BEGIN Extract to read

Lois Waisbrooker
The Awful Fate of Fallen Women
The Mental Advocate comes to me again this month and with an article under the above heading.
Oh, soul of mine! Is there no way to make Dr. Paul Edwards, Mental Scientist, and all others who recognize the power of mind—is there no way to make them know there are no fallen women in the sense that the world uses that term! There is no sin, no [illegible] for either man or woman in a mutual, loving sex relation because not legally sanctioned, and those who claim that it is, blaspheme the name of love while claiming that it is God.
“Oh, not that kind of love! that is lust.”
And pray, what other kind of love is there except sex love and its branches, paternal love, fraternal love and fillial love? You never call any of these loves impure, and yet they are all rooted in sex. Every one of them prove the sex act. Can the branches be pure and the root impure? What is lust? Nothing more or less than desire. If we are hungry for food, then we desire, lust after food. Dr. Cheyennes, the philosopher of Lexington, Ky. says the sexes seek each other for life, and he is right. There is no life only through the mingling of those two factors of being, the male and female forces. In them we live and move and have our existence.
Another physician, one who, perhaps, has done more to stimulate thought along this line than all the other physicians in the country, Dr. E. B. Foote of New York City, says:
“People of both sexes generally recognize the fact of sexual attraction; few have given the least attention to the subtle element which constitutes it. This element, if investigated, is found not only to be a nutrient, but a stimulant more potent than alcohol, and naturally possessing none of the injurious properties of the latter. It gives vigor, and, in reality, it imparts erectile power to all the tissues of the body, and aids in producing and preserving plumpness of form. It stimulates ambition, imparts elasticity to the muscles and brilliancy to the eye of those who are favored with its influence. Both sexes have an appetite for it, and frequently without knowing it. They long for something, they know not what, and seek to appease an indefinable desire by resorting to narcotics, stimulants and nervines. Herein drunkenness has an incentive, which has, perhaps, never before been thought of; but it is a fact that, with the imperfect social arraingements which characterize our so-called civilization, and which attempt to regulate the social intercourse of the sexes, men and women go up and down the earth famishing for something they cannot, or will not tell you what—and finally, in their blind search for what their systems crave, take to liquor, tobacco or opium.”

END Extract to read
BEGIN Given data

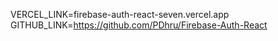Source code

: VERCEL_LINK=firebase-auth-react-seven.vercel.app
GITHUB_LINK=https://github.com/PDhru/Firebase-Auth-React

END Given data

▶ _Work to complete_
**A)** List every person whom the essay on fallen women refers to with the title "Dr."
**B)** Proceed with the essay on fallen women, writing one or two paragraphs that follow on from the end of the quoted passage by Dr. E. B. Foote.

▶ _Outputs for the tasks_
**A)** Dr. Paul Edwards, Dr. Cheyennes, Dr. E. B. Foote

**B)**
Well, what of it! what if the sexes do thus need each other! what does that matter beside the Law! Will the standard morality, the standard religion abate a single claim to save a man from drunkenness or a woman from prostitution? Not a whit. Let God be saved though all men and all women are damned. Harsh, is it? Not half so harsh as it is on that poor girl to be made to feel that she has fallen because she has taken a draught of the fountain of life without the sanction of man’s law, oh, I’ve just found out something—HAVE DISCOVERED WHY—a man is accepted and a woman condemned for the same act. Why is it? What is the reason? I hear from scores of those who have wondered at, and protested against this seeming, would be real, injustice, were it a question of morality, but, as woman is property under the law it is simply a question of business. Property that cannot stand the test demanded is cast aside, and why should woman be an exception? She will not, she cannot be, till she is taken out of the property list, till she really owns herself, and then she will need no exception in her favor. Till then there will be the every day tragedy, as shadowed below.
He sat in honor’s seat,
And rapturous ladies gazed into his eyes.
She stood without, beneath the wintry skies,
In snow and sleet.
He spoke of faith’s decay;
The ladies sighed because he spoke so true.
She hid her face in hands frost-numbed and blue,
And dare not pray.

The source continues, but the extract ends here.